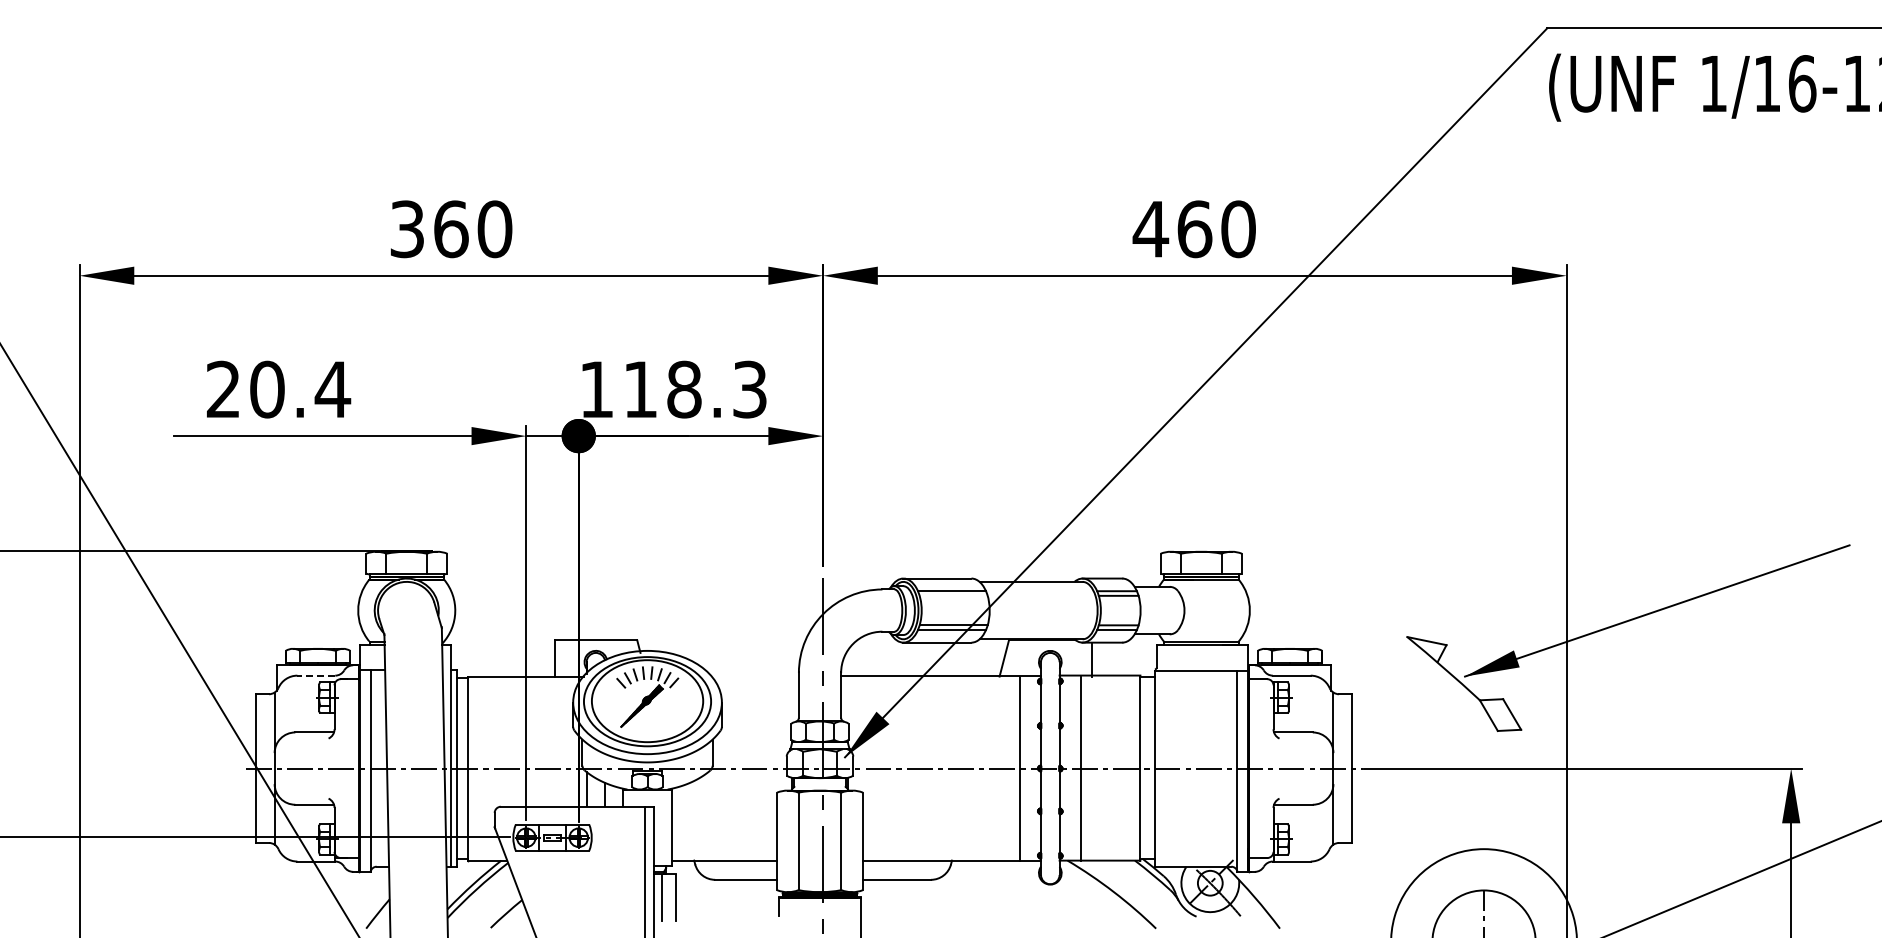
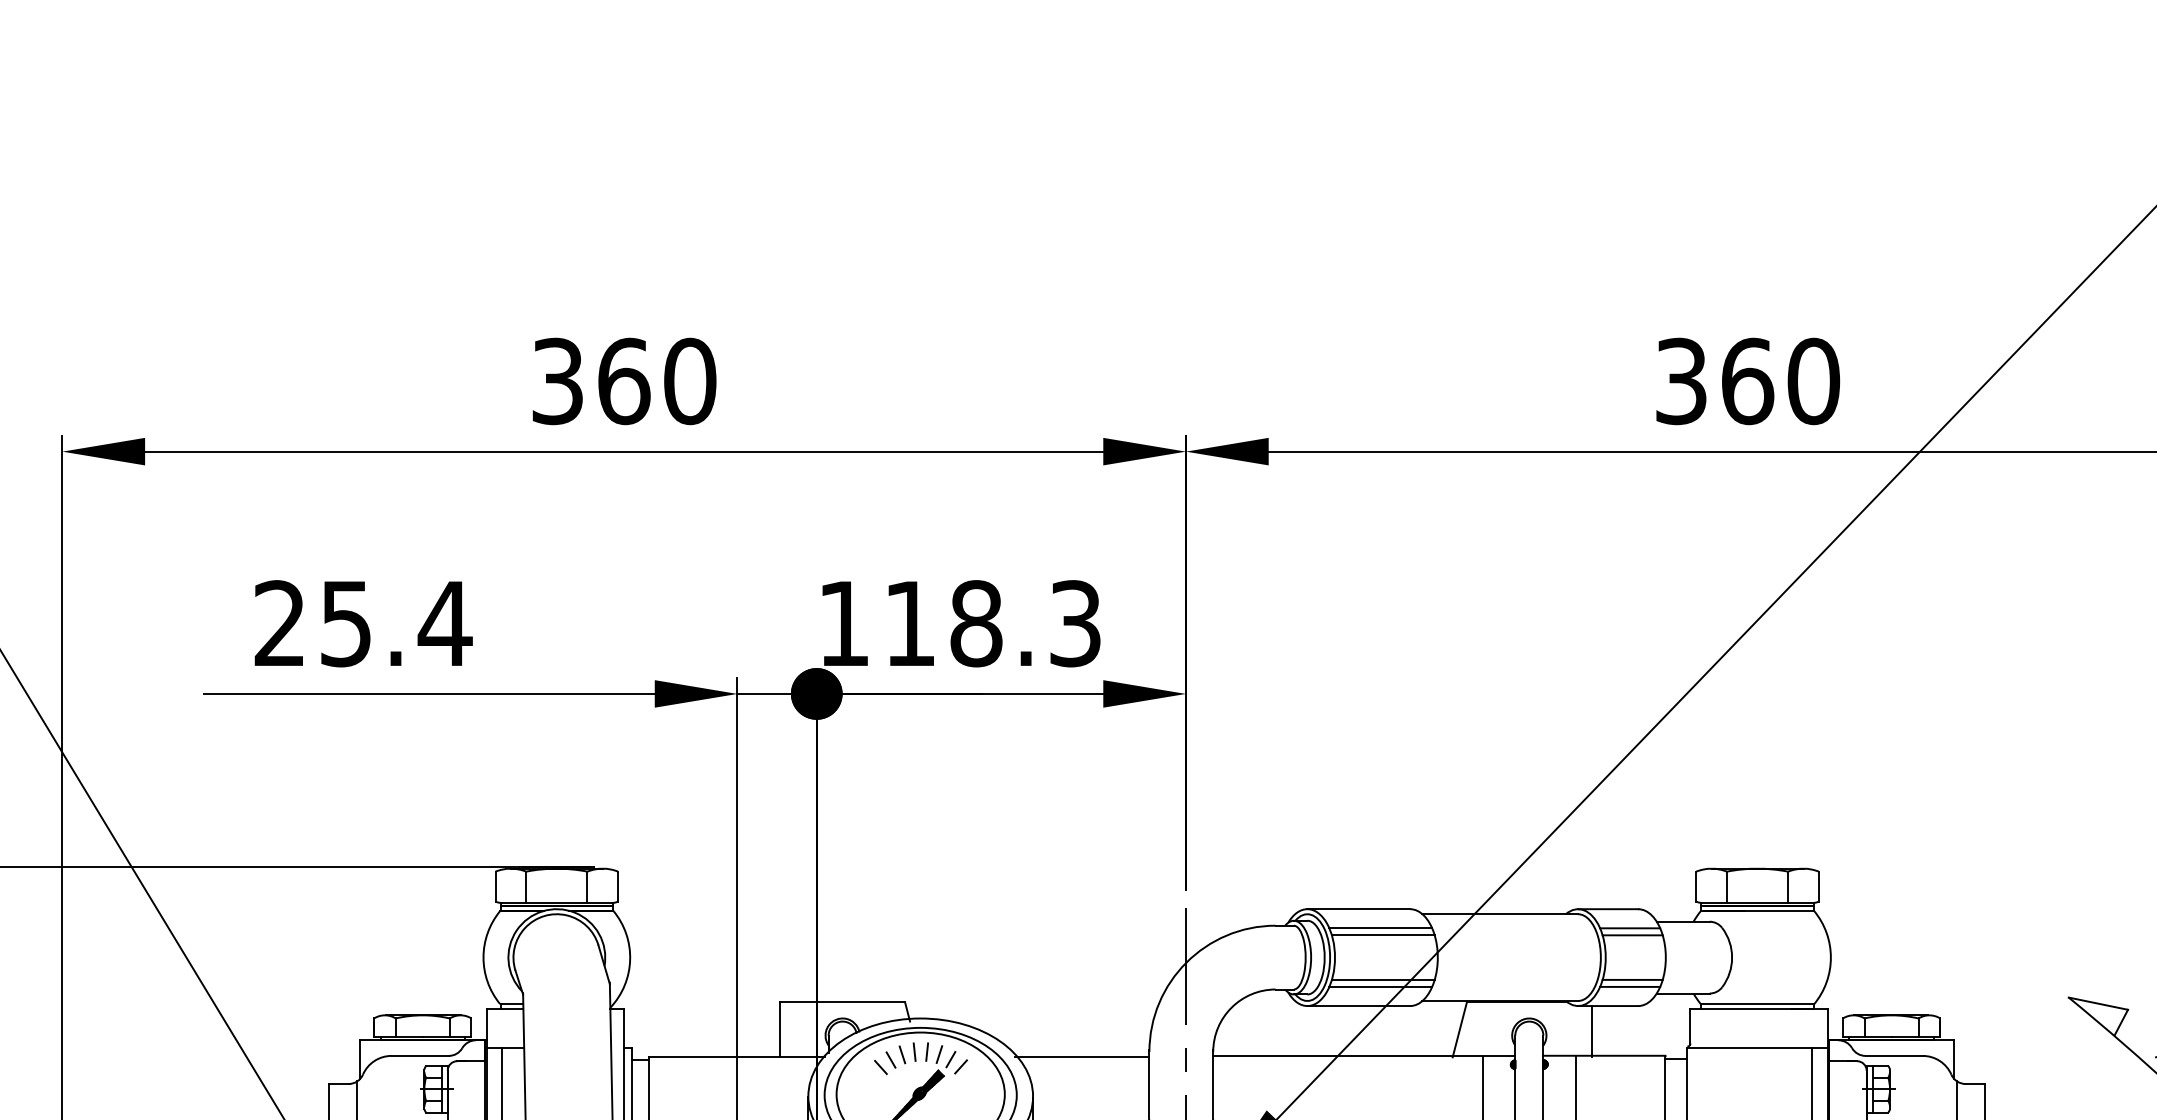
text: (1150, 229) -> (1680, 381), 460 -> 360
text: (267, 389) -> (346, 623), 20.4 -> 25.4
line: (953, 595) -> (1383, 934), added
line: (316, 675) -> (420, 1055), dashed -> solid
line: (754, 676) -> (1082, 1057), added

### [TASK]
Would you please repeat all the data word for word, but without the pictures?

### [EXPECTED OUTPUT]
text: (1150, 229) -> (1680, 381), 460 -> 360
text: (267, 389) -> (346, 623), 20.4 -> 25.4
line: (953, 595) -> (1383, 934), added
line: (316, 675) -> (420, 1055), dashed -> solid
line: (754, 676) -> (1082, 1057), added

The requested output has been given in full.